Here's part of an interview with Marion Nestle and the New York Times. You can read the full article here.

I have actually read one of her books, a long time ago, right around the time we became vegetarians or maybe even before. I know that this stuff happens but every time I see it written again I get so ticked off. What makes me mad is that our health has been jeopardized by certain companies' so that they don't lose money. Anway, Marion Nestle is a big wig professor at New York University and you can see her blog here.

"Q. In the mid-1980's, you worked in Washington for the Public Health Service as editor of the Surgeon General's Report on Nutrition and Health, published in 1988. Why was this book never updated, as planned?

A. Because it is too controversial. If you tell people what to eat, you have to tell them to eat less of certain things, and then it's, eat less of what? The sugar industry people were in our office all the time. They most emphatically did not want us to say eat less sugar. The meat industry was really worried, since fat was a big issue, and meat is where the saturated fat is. They didn't want the surgeon general's report to say eat less meat. And it didn't.

Q. In publishing your report on nutrition and health, how did you get around the pressures from the food industry?

A. With euphemisms. The report doesn't say eat less meat; it says ''choose lean meat.'' As if anybody is sitting there with a fat meter to tell how much is in there. It doesn't say eat less sugar; it says ''choose a diet moderate in sugar.'' They're euphemisms that political nutritionists understand. The public, of course, doesn't.
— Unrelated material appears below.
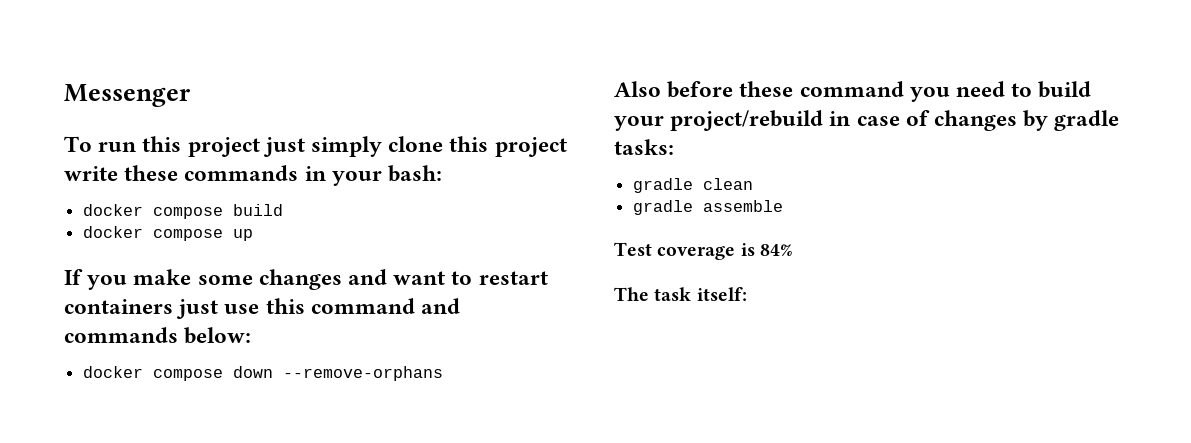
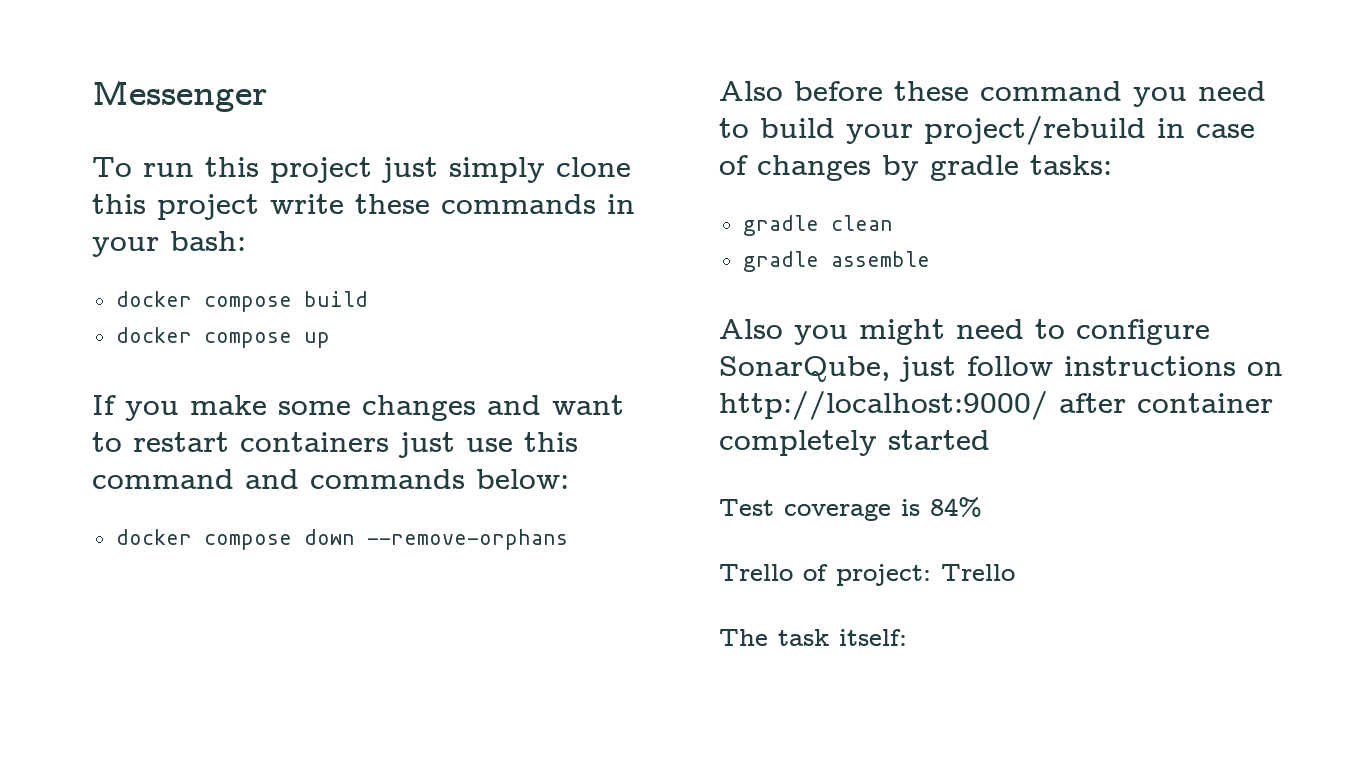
(783, 206) none -> [719,319,1210,345] [719,356,1283,382] [719,391,1273,420] [719,430,990,456] // Also you might need to configure SonarQube, just follow instructions on http://localhost:9000/ after container completely started
(792, 250) none -> [719,564,1015,586] // Trello of project: Trello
Q. What's wrong with people being fatter?

A. Coronary heart disease, high blood pressure, stroke, diabetes. Type 2 diabetes is totally preventable. Most people can prevent it by eating less, and not even that much less. You don't want individuals to feel bad about being overweight. You just want them to do something about it. Certainly, if they've got symptoms of diabetes, high blood pressure, or heart disease, you want them to do something about it, if you care about them."